What you need to do if you’re going to get maximal mileage out of a potful (or pressure-cookerful) of beans is to keep the seasonings fairly neutral. North American/pan-European, let’s call it: You can safely start with onions, carrots, maybe celery in moderation and a few flakes of dried chili — and perhaps a tiny bit of garlic. Olive oil is fine, and so are all-purpose herbs such as parsley, plus a hint of thyme or sage or even rosemary. But if you start thinking too hard about any specific cuisine, your beans are going to read your mind and taste, say, Mexican. (This will actually be a result of the cumin, oregano, cilantro and extra chilies you’ve automatically added.)
This adaptability can continue right up to serving time. Recently, I made a small batch of indeterminately seasoned black beans — containing no ham, sausage or bacon, which made them suitable for vegetarians, indeed for vegans. Spooned over (or mixed into) rice, they’d have made a good basic plate of rice and beans.

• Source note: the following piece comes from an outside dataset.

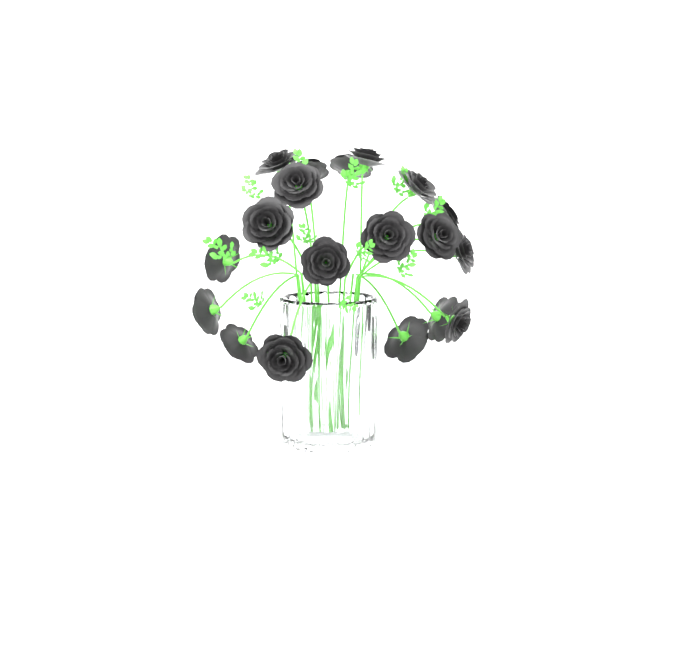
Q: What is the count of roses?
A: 19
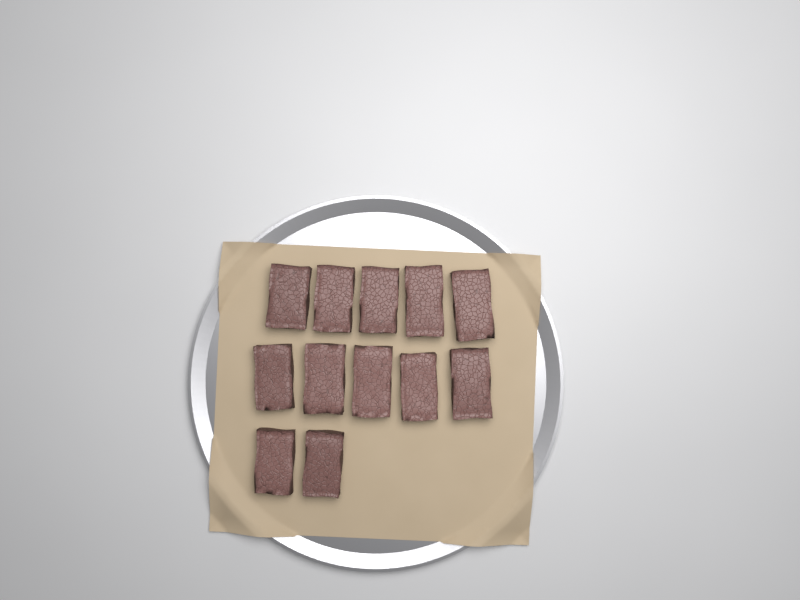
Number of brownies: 12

But “basic” is sometimes not enough, especially if rice and beans are going to be your whole dinner, as they were going to be ours. I could have made a simple mojo — raw garlic, olive oil, lime juice and salt — to drizzle over it, but there were a couple of ripe tomatoes on the counter and two strips of bacon in the fridge just begging to be used. So I used them to make a quick mix-in: I blanched and peeled the tomatoes, then cut their outer flesh into “fillets” and sliced the inner parts, with all the seeds and flavorful goo intact. The bacon I cut into squares and fried them until browned and somewhat crisp — not splinteringly crisp, which too often means burnt.

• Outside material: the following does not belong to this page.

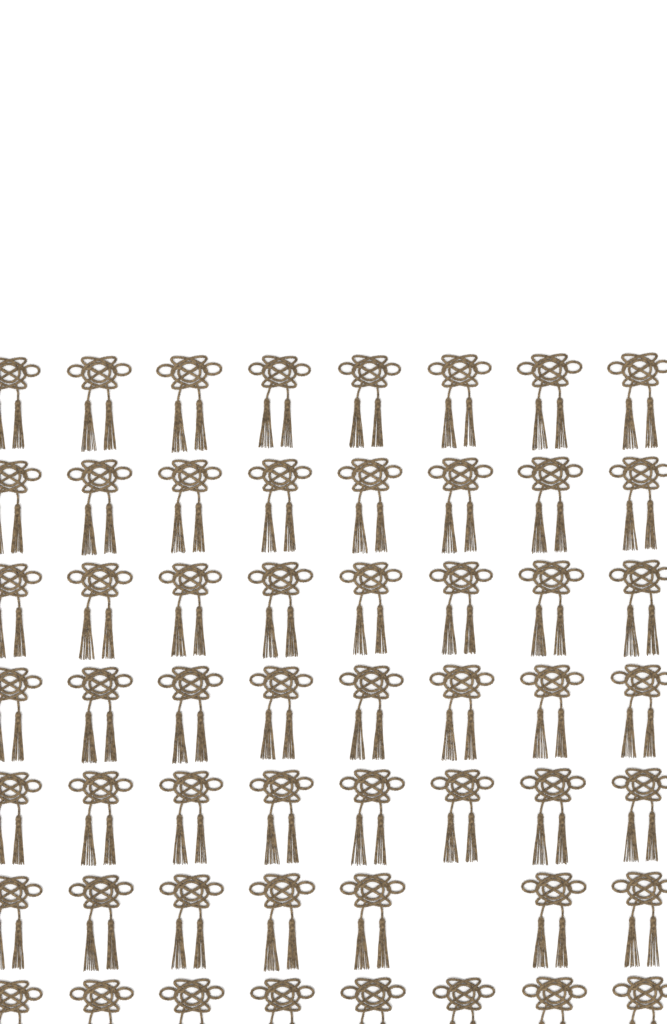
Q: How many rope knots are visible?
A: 55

Then I dumped out 90 percent of the bacon fat, turned up the heat and added the tomatoes, which took a minute or less to cook — less ripe tomatoes might need a little more cooking. I checked for salt, stirred in a handful of chopped parsley and had a quick, deep-tasting, juicy tomato condiment. This topped the plain black beans, which in turn topped our rice, and when we mixed it all up, it was as though the beans and tomato-bacon sauce had known each other since kindergarten: They were very comfortable together.
The five-minute tomato mixture is also great on pasta or grilled bread; you could include some fresh or dried chilies, especially if the tomatoes are not top-notch. And shrimp would make for a delicious variation: Sauté them for a minute or so, then add the bacon-tomato sauce and cook just until heated through.
In other words, what you’ve got is a versatile condiment for a versatile base: The variations on variations could be dizzying!